I have a functioning app that I’ve created using Core Data. I’ve been using XML as by data store and it’s all been peachy, save for its performance issues (fetching a couple thousand entries to delete when quitting takes ages). So I figured I’d switch over to SQLite, only I’ve run into an odd bug.
NSFetchRequest *request = [[[NSFetchRequest alloc] init] autorelease]; NSEntityDescription *entity = [NSEntityDescription entityForName:@”Edit” inManagedObjectContext:[self managedObjectContext]]; [request setEntity:entity]; NSPredicate *predicate = [NSPredicate predicateWithFormat:@”article.name == %@ AND mostRecent == TRUE”, [self valueForKeyPath:@”article.name”]]; [request setPredicate:predicate];
NSLog(@”article.name is <%@>”, [self valueForKeyPath:@”article.name”]);
NSError *error = nil; NSArray *array = self managedObjectContext] executeFetchRequest:request error:&error];
The [[NSLog prints out the article’s name, but the executeFetchRequest results in…

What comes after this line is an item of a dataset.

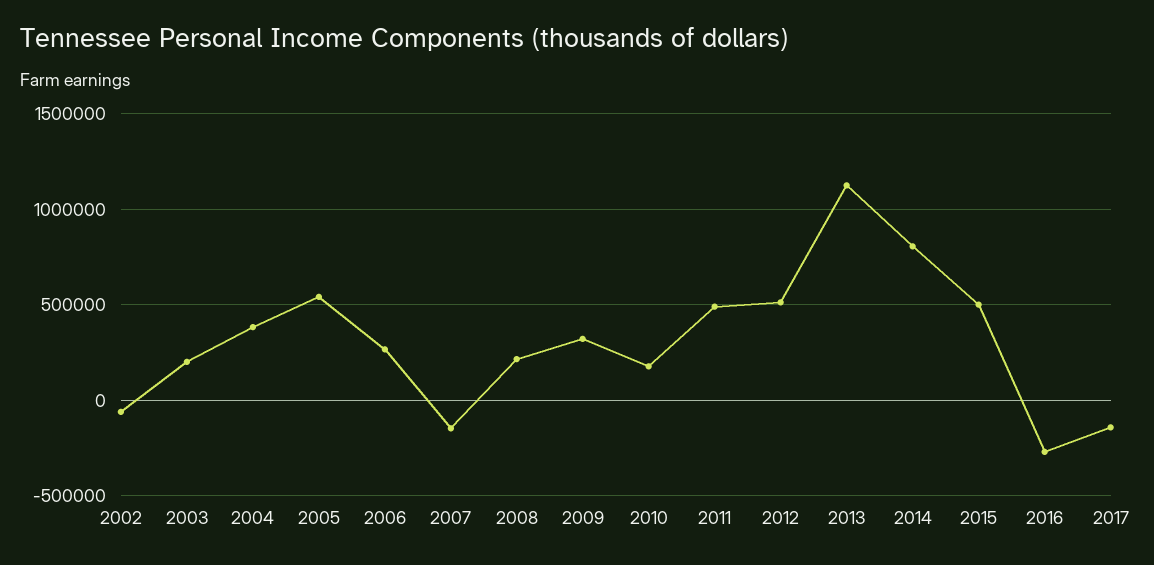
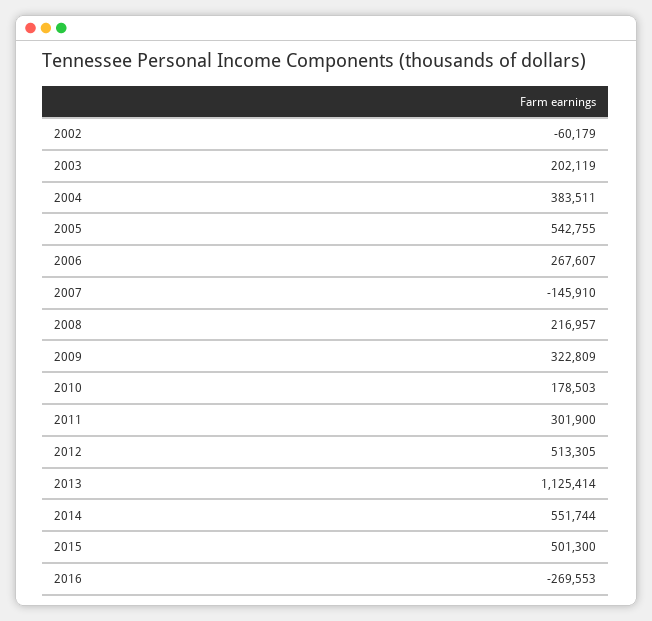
2011: 500000 -> 301900
2014: 800000 -> 551744
2017: -150000 -> none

An uncaught exception was raised
2006-10-29 23:31:49.302 WikiGuard[6576] unresolved keypath: article.name
2006-10-29 23:31:49.303 WikiGuard[6576] *** Uncaught exception:
If I remove article.name from the predicate and just search for mostRecent == TRUE, the error pumps out an issue with mostRecent. As I said, this works in an XML data store, but not SQLite. Crazy. Ideas?
– bradbeattie@gmail.com
Kay, fixed my own problem. You can’t search on transient attributes, which all the attributes of edits were.